Przez lata naszych wędkarskich przygód, bywa że nazbierało się sprzętu, który wypełnia niejeden kufer. Stare wędki czy kołowrotki choć jawią się dziś nieco archaicznie, są nadal sprawnym i wartościowym sprzętem, który ucieszy niejednego młodego człowieka, rozpoczynającego swoją drogę nad brzegami rzek i jezior. Oddajmy to bezinteresownie w ręce kolejnemu pokoleniu, dla którego
często bariera finansowa zamyka drogę do wędkowania w tak trudnych dziś ekonomicznie czasach.
Chętnie i bez żalu oddaję taki ekwipunek, zwracam się do Kolegów o pomoc w odpowiedzi na indywidualne prośby przyszłych wędkarzy. Jednak ten wpis jest swoistym apelem, by z naszej strony była to powszechna praktyka i naturalny odruch.
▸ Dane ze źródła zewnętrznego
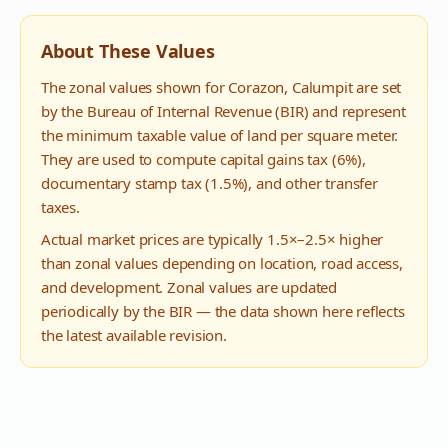
About These Values
The zonal values shown for
Corazon
,
Calumpit
are set
by the Bureau of Internal Revenue (BIR) and represent
the minimum taxable value of land per square meter.
They are used to compute capital gains tax (6%),
documentary stamp tax (1.5%), and other transfer
taxes.
Actual market prices are typically 1.5×–2.5× higher
than zonal values depending on location, road access,
and development. Zonal values are updated
periodically by the BIR — the data shown here reflects
the latest available revision.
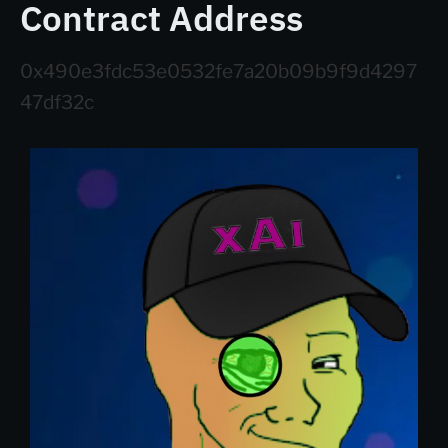
Contract Address
0x490e3fdc53e0532fe7a20b09b9f9d4297
47df32c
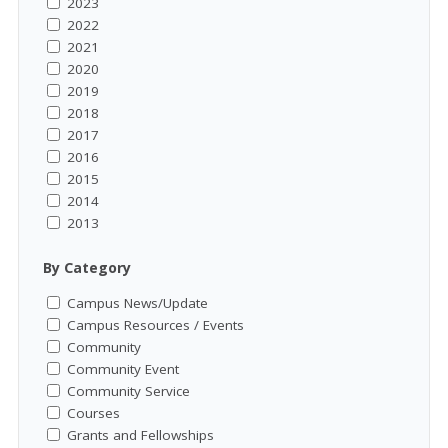
2023
2022
2021
2020
2019
2018
2017
2016
2015
2014
2013
By Category
Campus News/Update
Campus Resources / Events
Community
Community Event
Community Service
Courses
Grants and Fellowships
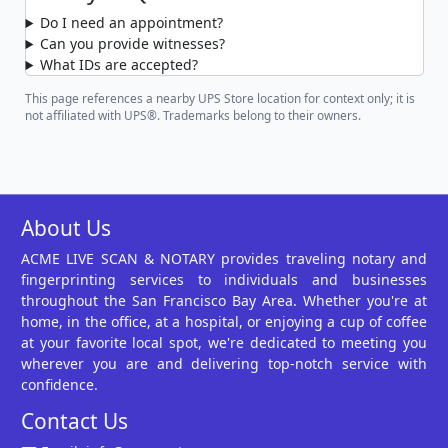
Do I need an appointment?
Can you provide witnesses?
What IDs are accepted?
This page references a nearby UPS Store location for context only; it is
not affiliated with UPS®. Trademarks belong to their owners.
About Us
ACME LIVE SCAN & NOTARY provides traveling notary and
fingerprinting services to individuals and businesses
throughout the San Francisco Bay Area. Whether you're at
home, in the office, at a hospital, or enjoying a cup of coffee
at your favorite local spot, we're dedicated to meeting you
wherever you are and delivering top-notch service with
confidence.
Contact Us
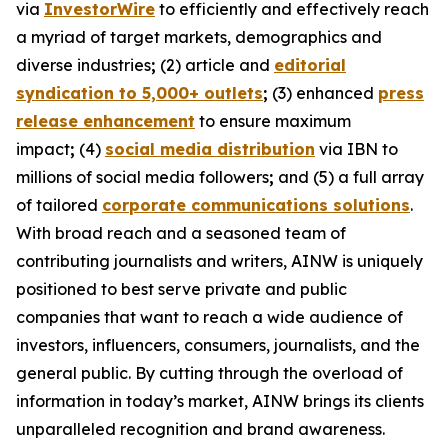
via
InvestorWire
to efficiently and effectively reach
a myriad of target markets, demographics and
diverse industries
;
(2) article and
editorial
syndication to 5,000+ outlets
;
(3) enhanced
press
release enhancement
to ensure maximum
impact
;
(4)
social media distribution
via IBN to
millions of social media followers
;
and (5) a full array
of tailored
corporate communications solutions
.
With broad reach and a seasoned team of
contributing journalists and writers, AINW is uniquely
positioned to best serve private and public
companies that want to reach a wide audience of
investors, influencers, consumers, journalists, and the
general public. By cutting through the overload of
information in today’s market, AINW brings its clients
unparalleled recognition and brand awareness.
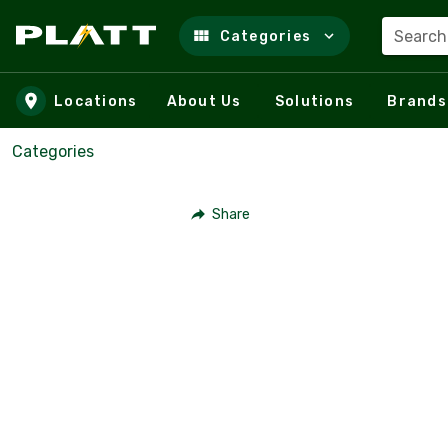
Search
Categories
Skip to main content
Locations
About Us
Solutions
Brands
Categories
Share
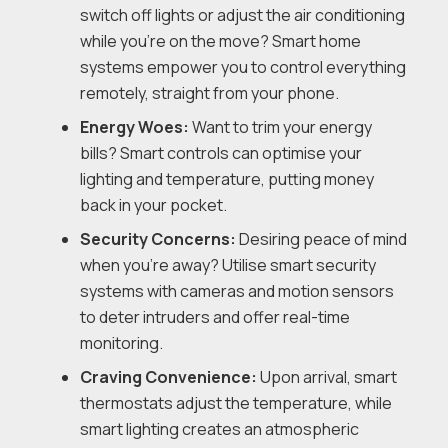
switch off lights or adjust the air conditioning
while you’re on the move? Smart home
systems empower you to control everything
remotely, straight from your phone.
Energy Woes:
Want to trim your energy
bills? Smart controls can optimise your
lighting and temperature, putting money
back in your pocket.
Security Concerns:
Desiring peace of mind
when you’re away? Utilise smart security
systems with cameras and motion sensors
to deter intruders and offer real-time
monitoring.
Craving Convenience:
Upon arrival, smart
thermostats adjust the temperature, while
smart lighting creates an atmospheric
Przeglądając przed kolejnym sezonem Wasze skarby, pomyślcie proszę o tych wszystkich, dla których muchowa wędka, spinning, kołowrotek, linka
mmuchowa czy podbierak są jedynie przedmiotem westchnień.
Stać nas chyba na te kilka złotych za przesyłkę, nieco czasu na zamieszczenie ogłoszenia na portalach wędkarskich - oddam potrzebującemu. Dostarczenie sprzętu do siedziby Koła czy Klubu, lub wręczenie nad wodą napotkanemu Koledze, który z wypiekami na twarzy słucha naszych wędkarskich opowieści.